Historically, there are textual variations in Chapter 1 of the Tao Te Ching. For our purpose, such variations do not affect our conclusion. In order to identify the keywords and the logic structure, we adopt the Chinese version shown on the previous page, which is based on the Mawangdui 馬王堆 and Wang Bi 王弼 texts.
We divide this Chapter into five verses:
- Tao may be spoken of, but it is not the Heng Tao;
Name may be named, but it is not the Heng Name.
- Wu names the origin of the myriad things;
Yu names the mother of the myriad things.

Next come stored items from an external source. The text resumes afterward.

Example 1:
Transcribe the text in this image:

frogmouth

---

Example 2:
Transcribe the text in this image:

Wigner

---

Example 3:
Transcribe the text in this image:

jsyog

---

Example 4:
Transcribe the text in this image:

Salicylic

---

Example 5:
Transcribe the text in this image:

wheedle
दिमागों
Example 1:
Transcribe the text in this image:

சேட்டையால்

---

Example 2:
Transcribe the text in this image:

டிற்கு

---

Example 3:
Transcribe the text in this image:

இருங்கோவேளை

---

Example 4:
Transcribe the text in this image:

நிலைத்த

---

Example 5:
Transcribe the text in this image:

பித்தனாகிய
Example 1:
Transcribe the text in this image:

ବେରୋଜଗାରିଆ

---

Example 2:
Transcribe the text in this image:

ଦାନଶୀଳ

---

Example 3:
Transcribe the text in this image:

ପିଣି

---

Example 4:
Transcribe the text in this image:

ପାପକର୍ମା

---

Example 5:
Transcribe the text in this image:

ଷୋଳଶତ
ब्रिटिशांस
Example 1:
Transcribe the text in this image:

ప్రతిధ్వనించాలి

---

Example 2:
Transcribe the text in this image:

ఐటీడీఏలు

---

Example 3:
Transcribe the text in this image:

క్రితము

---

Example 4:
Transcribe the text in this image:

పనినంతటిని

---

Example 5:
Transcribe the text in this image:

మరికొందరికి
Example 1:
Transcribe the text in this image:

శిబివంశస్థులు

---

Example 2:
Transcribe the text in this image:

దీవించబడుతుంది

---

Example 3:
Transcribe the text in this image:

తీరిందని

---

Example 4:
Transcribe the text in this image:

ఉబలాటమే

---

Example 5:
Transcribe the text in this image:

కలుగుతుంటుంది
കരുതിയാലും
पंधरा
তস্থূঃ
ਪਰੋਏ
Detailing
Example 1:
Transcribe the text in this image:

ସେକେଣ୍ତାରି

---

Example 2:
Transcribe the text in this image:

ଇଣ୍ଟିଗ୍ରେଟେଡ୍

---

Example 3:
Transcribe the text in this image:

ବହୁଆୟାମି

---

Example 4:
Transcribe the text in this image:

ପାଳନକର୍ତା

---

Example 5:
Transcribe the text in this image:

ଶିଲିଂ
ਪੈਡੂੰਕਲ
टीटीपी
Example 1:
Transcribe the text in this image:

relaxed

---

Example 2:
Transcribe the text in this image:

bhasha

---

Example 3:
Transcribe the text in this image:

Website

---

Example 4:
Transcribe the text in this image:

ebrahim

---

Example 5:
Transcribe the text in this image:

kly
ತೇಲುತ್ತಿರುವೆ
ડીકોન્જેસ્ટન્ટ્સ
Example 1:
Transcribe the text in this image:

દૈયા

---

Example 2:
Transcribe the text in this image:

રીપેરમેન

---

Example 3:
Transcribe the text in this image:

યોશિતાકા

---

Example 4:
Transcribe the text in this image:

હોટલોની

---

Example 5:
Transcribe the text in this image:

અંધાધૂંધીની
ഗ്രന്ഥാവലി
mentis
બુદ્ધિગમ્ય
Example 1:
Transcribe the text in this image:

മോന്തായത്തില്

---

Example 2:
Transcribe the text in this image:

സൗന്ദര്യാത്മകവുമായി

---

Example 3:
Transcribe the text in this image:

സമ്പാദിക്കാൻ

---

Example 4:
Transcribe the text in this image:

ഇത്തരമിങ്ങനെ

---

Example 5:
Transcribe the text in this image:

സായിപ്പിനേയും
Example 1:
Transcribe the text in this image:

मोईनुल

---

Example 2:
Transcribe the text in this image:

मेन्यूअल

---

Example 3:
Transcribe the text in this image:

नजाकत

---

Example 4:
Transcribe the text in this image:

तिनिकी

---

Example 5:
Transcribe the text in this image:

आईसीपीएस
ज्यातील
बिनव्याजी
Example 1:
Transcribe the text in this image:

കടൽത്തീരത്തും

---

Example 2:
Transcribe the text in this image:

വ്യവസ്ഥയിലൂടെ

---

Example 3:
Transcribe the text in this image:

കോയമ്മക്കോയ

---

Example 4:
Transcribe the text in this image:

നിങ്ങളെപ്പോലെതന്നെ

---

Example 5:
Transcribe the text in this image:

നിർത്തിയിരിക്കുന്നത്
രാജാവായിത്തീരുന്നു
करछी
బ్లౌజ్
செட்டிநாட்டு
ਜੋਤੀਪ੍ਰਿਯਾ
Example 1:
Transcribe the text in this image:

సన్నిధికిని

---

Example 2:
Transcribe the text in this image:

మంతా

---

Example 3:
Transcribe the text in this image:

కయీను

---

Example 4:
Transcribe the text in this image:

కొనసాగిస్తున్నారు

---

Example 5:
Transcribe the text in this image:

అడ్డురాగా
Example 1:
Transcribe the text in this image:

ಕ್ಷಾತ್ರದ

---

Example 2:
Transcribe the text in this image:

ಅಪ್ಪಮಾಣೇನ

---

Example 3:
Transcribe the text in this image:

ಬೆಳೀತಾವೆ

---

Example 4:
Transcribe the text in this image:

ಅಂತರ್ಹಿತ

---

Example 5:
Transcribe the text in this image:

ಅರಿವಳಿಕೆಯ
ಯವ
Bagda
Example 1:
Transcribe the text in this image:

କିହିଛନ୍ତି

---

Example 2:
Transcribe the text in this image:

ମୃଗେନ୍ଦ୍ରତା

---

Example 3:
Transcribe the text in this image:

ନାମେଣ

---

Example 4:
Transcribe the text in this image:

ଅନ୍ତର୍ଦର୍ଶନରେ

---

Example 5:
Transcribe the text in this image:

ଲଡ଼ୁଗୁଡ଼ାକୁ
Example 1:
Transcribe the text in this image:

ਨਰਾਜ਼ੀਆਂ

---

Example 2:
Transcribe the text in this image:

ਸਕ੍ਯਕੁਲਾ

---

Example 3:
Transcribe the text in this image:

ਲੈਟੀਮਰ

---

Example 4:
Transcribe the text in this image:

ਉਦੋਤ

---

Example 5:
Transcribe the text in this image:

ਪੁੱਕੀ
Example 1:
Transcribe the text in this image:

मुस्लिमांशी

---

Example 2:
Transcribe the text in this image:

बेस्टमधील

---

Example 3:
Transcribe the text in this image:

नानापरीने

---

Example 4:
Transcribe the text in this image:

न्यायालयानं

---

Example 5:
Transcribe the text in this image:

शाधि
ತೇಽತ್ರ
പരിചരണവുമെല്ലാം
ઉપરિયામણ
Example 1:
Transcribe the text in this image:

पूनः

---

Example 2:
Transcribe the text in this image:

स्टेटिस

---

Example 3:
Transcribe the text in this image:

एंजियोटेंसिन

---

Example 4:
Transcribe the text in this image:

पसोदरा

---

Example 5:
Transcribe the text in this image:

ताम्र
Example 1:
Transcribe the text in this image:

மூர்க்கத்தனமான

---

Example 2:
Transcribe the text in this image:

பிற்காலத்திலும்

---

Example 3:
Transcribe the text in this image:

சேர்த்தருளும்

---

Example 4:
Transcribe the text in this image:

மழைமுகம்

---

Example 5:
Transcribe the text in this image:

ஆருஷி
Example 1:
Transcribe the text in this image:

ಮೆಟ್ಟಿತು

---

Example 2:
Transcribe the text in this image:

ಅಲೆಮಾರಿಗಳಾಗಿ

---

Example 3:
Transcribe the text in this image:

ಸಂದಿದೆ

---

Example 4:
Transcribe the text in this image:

In Heng Wu, we observe their mysterious appearances;
In Heng Yu, we observe their fading boundaries.
- Both appear simultaneously, as
different manifestations of the same (Tao).
- Profound upon profound,
they are the gateways to all mysteries.
Let us follow the thought scenario of Lao-tzu carefully. He uses Verse 1 to introduce Heng Tao 恆道 and Heng Name恆名 as the absolute reality and its true descriptions. “Heng” associates a name with reality, as discussed later. This verse declares that our language cannot describe Heng Tao and the names we assign to the various things in the phenomenal world cannot truly reflect the Heng Names of the myriad things. Heng Tao and Heng Name are the absolute realities; they are whole. Our discussion of reality is based on the names assigned in the phenomenal world. The names are only fragmented parts of the whole. This verse is the opening statement on the reality of nature. The rest of Chapter 1 shows how we can observe this reality.
 We choose Mawangdui version of Verse 2 and its explicit use of Heng. In Verse 2, Wang Bi has “Wu names the origin of “heaven and earth.” The Mawangdui text uses both Wu and Yu to refer to the myriad things. In many cases, “heaven and earth” and the “myriad things” are synonyms, but sometimes, Tao itself is the root of “heaven and earth” [Ch.6] Later, Wang Bi takes Wu to be Tao and thus violate the logic structure discussed in the book.
 In our discussion, we shall use Reality or Absolute Reality interchangeably for Heng Tao. See discussion of the critical role of Heng in the next Section.